Sunday 6 October 2019

Ludovic Bruckstein: The Maggid of the Carpathian Jews

Ludovic (Joseph Leib) Bruckstein is quasy unknown in the Romanian literary realm and the Jewish literature in Eastern Europe in general. Born in Munkacs (Munkacevo) and growing up in Sziget (Sighet), in the Northern part of Transylvania (Hungary/Romania), in 1972 he left Romania for Israel. While in Romania, he wrote plays and short stories, and taught at the University, but it looks like his name was completely erased from any literary mention. His writings he published in Israel until his death in 1988 caught the attention of the local literary critics and were mentioned in Viata Noastra/Our Life, one of the main publications in Romanian in Israel. Again, he remains largely unknown in his country of origin.
Istros Books brought Bruckstein into the wider, English-speaking literary world, publishing two of his novellas, The Trap and The Rag Doll. Personally, I didn't know what to expect from this book. I've only vaguely heard about him but couldn't place his work in any context, either regional/local or Jewish in general.

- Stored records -
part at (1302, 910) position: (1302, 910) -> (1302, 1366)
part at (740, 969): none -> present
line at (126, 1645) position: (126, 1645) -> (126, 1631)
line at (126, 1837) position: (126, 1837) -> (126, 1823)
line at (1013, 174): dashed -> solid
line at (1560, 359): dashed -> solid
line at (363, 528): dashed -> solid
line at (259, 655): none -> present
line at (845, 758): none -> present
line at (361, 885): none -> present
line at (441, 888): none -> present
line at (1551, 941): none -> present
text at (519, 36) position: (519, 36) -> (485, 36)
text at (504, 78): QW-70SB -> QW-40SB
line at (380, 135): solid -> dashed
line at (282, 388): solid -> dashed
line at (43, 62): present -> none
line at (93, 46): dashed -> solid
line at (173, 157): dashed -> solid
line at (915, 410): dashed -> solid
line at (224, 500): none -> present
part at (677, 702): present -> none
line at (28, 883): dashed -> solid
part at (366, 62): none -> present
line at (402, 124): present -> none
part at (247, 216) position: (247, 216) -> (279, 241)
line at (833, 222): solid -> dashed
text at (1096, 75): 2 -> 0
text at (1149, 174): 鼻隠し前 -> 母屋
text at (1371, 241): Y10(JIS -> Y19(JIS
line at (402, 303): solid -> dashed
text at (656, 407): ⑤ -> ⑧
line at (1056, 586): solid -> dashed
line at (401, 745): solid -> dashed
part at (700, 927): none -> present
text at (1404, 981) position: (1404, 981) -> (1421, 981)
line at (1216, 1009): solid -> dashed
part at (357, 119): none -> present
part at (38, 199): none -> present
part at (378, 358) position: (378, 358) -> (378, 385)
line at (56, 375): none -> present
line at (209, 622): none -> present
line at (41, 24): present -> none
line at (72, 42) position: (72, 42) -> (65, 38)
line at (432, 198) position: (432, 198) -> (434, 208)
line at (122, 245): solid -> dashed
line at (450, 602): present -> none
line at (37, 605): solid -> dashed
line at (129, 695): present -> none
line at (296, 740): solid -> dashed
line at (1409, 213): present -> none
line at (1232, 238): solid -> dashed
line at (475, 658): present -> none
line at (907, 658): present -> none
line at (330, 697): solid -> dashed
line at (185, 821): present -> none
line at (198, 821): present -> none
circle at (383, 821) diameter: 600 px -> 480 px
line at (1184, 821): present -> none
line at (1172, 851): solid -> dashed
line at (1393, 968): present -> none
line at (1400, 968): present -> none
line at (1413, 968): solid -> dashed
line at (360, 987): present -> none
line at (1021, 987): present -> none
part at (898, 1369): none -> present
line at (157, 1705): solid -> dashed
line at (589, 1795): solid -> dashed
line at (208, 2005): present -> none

- What is asked -
A - Transcribe the passage of the post about Ludovic Bruckstein from "Istros Books brought" to "Jewish in general.".
B - Format the listing, from its first line to the line with "line at (330, 697): solid -> dashed", as a Markdown table with a No. column for the row number and a Line column for the line. Leave out blank lines.
The listing is unrelated to the post about Ludovic Bruckstein.

- Solved problems -
A -
Istros Books brought Bruckstein into the wider, English-speaking literary world, publishing two of his novellas, The Trap and The Rag Doll. Personally, I didn't know what to expect from this book. I've only vaguely heard about him but couldn't place his work in any context, either regional/local or Jewish in general.

B -
| No. | Line |
|---|---|
| 1 | part at (1302, 910) position: (1302, 910) -> (1302, 1366) |
| 2 | part at (740, 969): none -> present |
| 3 | line at (126, 1645) position: (126, 1645) -> (126, 1631) |
| 4 | line at (126, 1837) position: (126, 1837) -> (126, 1823) |
| 5 | line at (1013, 174): dashed -> solid |
| 6 | line at (1560, 359): dashed -> solid |
| 7 | line at (363, 528): dashed -> solid |
| 8 | line at (259, 655): none -> present |
| 9 | line at (845, 758): none -> present |
| 10 | line at (361, 885): none -> present |
| 11 | line at (441, 888): none -> present |
| 12 | line at (1551, 941): none -> present |
| 13 | text at (519, 36) position: (519, 36) -> (485, 36) |
| 14 | text at (504, 78): QW-70SB -> QW-40SB |
| 15 | line at (380, 135): solid -> dashed |
| 16 | line at (282, 388): solid -> dashed |
| 17 | line at (43, 62): present -> none |
| 18 | line at (93, 46): dashed -> solid |
| 19 | line at (173, 157): dashed -> solid |
| 20 | line at (915, 410): dashed -> solid |
| 21 | line at (224, 500): none -> present |
| 22 | part at (677, 702): present -> none |
| 23 | line at (28, 883): dashed -> solid |
| 24 | part at (366, 62): none -> present |
| 25 | line at (402, 124): present -> none |
| 26 | part at (247, 216) position: (247, 216) -> (279, 241) |
| 27 | line at (833, 222): solid -> dashed |
| 28 | text at (1096, 75): 2 -> 0 |
| 29 | text at (1149, 174): 鼻隠し前 -> 母屋 |
| 30 | text at (1371, 241): Y10(JIS -> Y19(JIS |
| 31 | line at (402, 303): solid -> dashed |
| 32 | text at (656, 407): ⑤ -> ⑧ |
| 33 | line at (1056, 586): solid -> dashed |
| 34 | line at (401, 745): solid -> dashed |
| 35 | part at (700, 927): none -> present |
| 36 | text at (1404, 981) position: (1404, 981) -> (1421, 981) |
| 37 | line at (1216, 1009): solid -> dashed |
| 38 | part at (357, 119): none -> present |
| 39 | part at (38, 199): none -> present |
| 40 | part at (378, 358) position: (378, 358) -> (378, 385) |
| 41 | line at (56, 375): none -> present |
| 42 | line at (209, 622): none -> present |
| 43 | line at (41, 24): present -> none |
| 44 | line at (72, 42) position: (72, 42) -> (65, 38) |
| 45 | line at (432, 198) position: (432, 198) -> (434, 208) |
| 46 | line at (122, 245): solid -> dashed |
| 47 | line at (450, 602): present -> none |
| 48 | line at (37, 605): solid -> dashed |
| 49 | line at (129, 695): present -> none |
| 50 | line at (296, 740): solid -> dashed |
| 51 | line at (1409, 213): present -> none |
| 52 | line at (1232, 238): solid -> dashed |
| 53 | line at (475, 658): present -> none |
| 54 | line at (907, 658): present -> none |
| 55 | line at (330, 697): solid -> dashed |